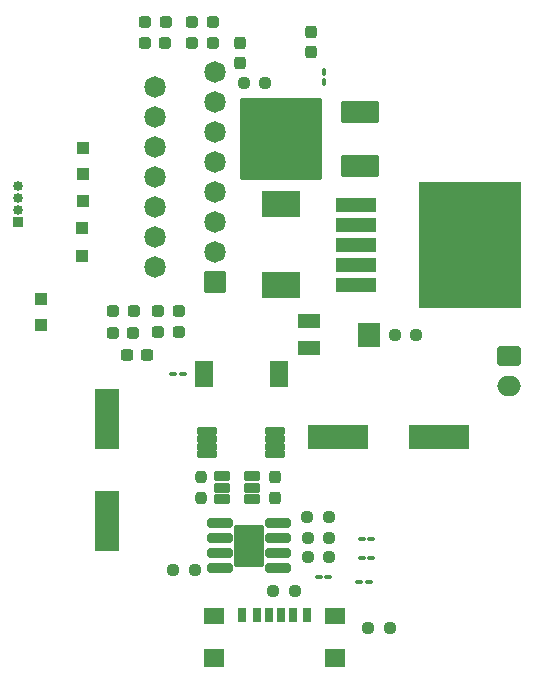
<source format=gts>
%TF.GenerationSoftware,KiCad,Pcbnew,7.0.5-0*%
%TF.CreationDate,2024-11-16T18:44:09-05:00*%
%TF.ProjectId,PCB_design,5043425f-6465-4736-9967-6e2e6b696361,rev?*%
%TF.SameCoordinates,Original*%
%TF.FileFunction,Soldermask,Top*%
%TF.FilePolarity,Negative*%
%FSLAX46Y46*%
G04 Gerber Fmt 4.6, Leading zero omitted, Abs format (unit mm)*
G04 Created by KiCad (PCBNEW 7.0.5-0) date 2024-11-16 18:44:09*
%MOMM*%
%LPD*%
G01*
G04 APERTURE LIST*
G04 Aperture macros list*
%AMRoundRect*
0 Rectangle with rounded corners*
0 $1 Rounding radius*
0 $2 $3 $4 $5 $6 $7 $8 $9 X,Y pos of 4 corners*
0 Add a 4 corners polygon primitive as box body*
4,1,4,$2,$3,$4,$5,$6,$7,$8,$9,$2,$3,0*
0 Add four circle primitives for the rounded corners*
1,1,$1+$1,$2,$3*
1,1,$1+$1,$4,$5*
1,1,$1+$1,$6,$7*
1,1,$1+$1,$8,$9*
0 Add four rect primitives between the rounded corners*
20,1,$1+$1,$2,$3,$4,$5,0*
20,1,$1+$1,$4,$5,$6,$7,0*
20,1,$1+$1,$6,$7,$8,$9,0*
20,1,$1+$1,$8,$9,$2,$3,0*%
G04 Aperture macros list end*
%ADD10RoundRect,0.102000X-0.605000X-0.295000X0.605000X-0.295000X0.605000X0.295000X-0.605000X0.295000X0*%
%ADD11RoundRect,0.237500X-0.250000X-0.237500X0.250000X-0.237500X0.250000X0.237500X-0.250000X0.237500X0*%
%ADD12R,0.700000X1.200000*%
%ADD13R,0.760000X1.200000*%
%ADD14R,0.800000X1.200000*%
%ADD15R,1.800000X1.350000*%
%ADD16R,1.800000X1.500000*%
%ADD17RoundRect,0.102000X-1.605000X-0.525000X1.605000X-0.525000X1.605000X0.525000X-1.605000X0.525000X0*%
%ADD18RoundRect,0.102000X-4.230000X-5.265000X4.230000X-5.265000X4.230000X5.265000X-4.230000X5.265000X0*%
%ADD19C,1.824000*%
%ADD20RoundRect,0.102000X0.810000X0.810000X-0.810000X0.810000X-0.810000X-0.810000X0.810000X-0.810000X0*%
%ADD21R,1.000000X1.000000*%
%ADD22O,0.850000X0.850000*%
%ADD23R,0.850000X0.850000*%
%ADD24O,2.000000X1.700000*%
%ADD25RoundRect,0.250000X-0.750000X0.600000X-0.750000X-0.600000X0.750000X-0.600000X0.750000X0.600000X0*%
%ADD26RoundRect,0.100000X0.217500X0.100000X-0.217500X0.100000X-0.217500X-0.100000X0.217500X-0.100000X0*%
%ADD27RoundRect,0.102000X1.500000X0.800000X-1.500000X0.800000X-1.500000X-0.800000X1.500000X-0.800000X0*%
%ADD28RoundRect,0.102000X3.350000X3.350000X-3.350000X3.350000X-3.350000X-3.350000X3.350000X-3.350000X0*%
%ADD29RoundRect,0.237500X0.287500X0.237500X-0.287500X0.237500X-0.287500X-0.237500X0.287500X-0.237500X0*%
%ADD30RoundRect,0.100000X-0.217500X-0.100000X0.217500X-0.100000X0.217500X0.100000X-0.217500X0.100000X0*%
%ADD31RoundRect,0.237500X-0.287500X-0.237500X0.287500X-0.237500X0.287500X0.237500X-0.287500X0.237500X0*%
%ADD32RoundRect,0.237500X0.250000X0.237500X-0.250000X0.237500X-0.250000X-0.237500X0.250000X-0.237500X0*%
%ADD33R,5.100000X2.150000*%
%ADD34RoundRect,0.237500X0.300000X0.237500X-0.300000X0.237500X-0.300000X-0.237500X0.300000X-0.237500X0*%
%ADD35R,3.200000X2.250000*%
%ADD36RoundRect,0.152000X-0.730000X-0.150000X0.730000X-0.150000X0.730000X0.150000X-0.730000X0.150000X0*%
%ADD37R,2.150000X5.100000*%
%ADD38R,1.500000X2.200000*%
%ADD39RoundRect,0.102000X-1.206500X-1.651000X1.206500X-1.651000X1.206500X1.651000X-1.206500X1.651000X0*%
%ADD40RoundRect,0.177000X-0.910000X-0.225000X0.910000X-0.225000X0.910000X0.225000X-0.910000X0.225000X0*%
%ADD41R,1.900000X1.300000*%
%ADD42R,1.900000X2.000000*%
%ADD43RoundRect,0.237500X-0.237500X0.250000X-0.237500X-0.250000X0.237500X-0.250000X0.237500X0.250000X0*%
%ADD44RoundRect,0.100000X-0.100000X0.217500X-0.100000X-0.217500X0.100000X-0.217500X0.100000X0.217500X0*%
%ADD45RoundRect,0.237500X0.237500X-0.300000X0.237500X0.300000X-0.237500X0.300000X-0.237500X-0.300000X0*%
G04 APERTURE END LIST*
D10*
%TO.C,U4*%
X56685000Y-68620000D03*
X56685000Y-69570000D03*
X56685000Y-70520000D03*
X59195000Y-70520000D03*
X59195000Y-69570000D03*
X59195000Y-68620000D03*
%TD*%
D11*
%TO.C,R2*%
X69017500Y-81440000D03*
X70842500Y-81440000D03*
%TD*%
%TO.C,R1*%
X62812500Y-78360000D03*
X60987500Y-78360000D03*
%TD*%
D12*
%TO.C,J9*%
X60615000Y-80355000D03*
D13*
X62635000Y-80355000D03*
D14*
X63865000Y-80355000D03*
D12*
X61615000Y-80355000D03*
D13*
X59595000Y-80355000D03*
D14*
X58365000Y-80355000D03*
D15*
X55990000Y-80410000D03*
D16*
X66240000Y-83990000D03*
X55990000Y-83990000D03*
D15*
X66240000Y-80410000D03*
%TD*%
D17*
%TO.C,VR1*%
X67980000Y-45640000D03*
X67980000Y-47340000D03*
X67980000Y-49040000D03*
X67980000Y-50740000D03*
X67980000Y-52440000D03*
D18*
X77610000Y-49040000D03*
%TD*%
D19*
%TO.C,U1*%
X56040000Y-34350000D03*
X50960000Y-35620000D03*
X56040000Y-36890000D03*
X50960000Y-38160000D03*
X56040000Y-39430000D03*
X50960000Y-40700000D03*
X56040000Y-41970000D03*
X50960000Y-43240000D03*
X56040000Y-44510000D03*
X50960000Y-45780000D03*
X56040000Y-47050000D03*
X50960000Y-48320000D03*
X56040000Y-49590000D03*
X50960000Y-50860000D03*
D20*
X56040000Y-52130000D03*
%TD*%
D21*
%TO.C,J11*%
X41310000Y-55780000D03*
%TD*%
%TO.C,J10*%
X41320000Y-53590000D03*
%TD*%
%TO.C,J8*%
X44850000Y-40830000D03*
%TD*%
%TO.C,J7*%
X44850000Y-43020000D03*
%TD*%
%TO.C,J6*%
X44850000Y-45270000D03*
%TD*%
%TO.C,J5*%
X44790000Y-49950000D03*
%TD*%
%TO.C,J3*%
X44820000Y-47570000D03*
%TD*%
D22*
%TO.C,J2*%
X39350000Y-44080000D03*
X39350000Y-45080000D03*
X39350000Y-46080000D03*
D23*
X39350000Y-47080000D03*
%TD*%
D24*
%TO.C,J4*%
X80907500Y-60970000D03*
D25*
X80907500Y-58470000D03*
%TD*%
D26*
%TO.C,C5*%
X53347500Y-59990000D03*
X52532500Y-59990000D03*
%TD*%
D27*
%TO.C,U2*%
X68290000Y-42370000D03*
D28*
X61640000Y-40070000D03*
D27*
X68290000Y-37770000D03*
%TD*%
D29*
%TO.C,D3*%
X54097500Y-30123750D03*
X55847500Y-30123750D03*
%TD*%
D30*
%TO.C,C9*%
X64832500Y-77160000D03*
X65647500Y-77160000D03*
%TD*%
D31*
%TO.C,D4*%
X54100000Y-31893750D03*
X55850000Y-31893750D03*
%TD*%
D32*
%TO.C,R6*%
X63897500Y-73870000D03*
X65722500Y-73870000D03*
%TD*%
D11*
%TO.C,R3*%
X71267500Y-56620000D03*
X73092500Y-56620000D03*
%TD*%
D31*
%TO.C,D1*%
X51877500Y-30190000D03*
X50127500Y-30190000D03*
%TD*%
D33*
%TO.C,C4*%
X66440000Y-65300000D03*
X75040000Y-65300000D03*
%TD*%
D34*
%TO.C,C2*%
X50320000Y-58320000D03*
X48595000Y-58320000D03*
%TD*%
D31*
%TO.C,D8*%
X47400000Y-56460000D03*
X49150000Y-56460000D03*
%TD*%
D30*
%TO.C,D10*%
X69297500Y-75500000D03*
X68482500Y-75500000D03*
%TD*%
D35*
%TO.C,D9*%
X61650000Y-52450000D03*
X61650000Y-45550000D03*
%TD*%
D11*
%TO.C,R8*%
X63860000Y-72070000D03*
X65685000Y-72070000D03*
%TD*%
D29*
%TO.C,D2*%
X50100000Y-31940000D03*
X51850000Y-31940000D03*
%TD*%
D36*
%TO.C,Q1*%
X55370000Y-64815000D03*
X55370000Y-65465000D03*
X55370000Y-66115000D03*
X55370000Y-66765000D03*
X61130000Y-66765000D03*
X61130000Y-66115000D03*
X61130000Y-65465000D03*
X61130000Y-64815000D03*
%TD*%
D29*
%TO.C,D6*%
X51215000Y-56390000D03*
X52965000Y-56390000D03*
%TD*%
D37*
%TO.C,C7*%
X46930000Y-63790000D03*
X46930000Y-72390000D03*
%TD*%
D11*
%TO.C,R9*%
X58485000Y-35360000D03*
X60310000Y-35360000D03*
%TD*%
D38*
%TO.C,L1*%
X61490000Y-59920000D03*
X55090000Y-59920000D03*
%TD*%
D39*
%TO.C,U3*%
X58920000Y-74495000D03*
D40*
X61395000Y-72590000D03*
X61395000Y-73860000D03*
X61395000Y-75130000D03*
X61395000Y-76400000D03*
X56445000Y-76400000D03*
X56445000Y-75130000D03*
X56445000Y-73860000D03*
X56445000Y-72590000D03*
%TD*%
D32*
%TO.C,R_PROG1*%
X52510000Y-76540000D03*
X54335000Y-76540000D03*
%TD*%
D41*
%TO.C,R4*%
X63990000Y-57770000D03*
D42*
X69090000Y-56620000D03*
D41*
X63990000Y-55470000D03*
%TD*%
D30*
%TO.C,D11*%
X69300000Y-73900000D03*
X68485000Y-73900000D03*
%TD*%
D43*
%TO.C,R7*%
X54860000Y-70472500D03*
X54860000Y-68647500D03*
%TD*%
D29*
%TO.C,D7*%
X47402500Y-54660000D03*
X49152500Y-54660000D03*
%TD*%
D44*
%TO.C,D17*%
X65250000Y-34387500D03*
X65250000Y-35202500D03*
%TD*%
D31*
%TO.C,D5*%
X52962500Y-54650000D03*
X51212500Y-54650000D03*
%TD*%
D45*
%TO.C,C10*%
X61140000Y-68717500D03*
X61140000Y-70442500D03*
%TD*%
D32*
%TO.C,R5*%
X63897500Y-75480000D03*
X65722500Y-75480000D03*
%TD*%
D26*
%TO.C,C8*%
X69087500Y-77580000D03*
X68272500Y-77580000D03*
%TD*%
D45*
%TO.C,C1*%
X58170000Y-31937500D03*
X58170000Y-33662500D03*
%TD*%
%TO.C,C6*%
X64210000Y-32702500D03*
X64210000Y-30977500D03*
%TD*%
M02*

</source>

^^^^

Goal of the exercise: Out of the material above, select every line that holds the string "KiCad".

Response area:
%TF.GenerationSoftware,KiCad,Pcbnew,7.0.5-0*%
G04 Created by KiCad (PCBNEW 7.0.5-0) date 2024-11-16 18:44:09*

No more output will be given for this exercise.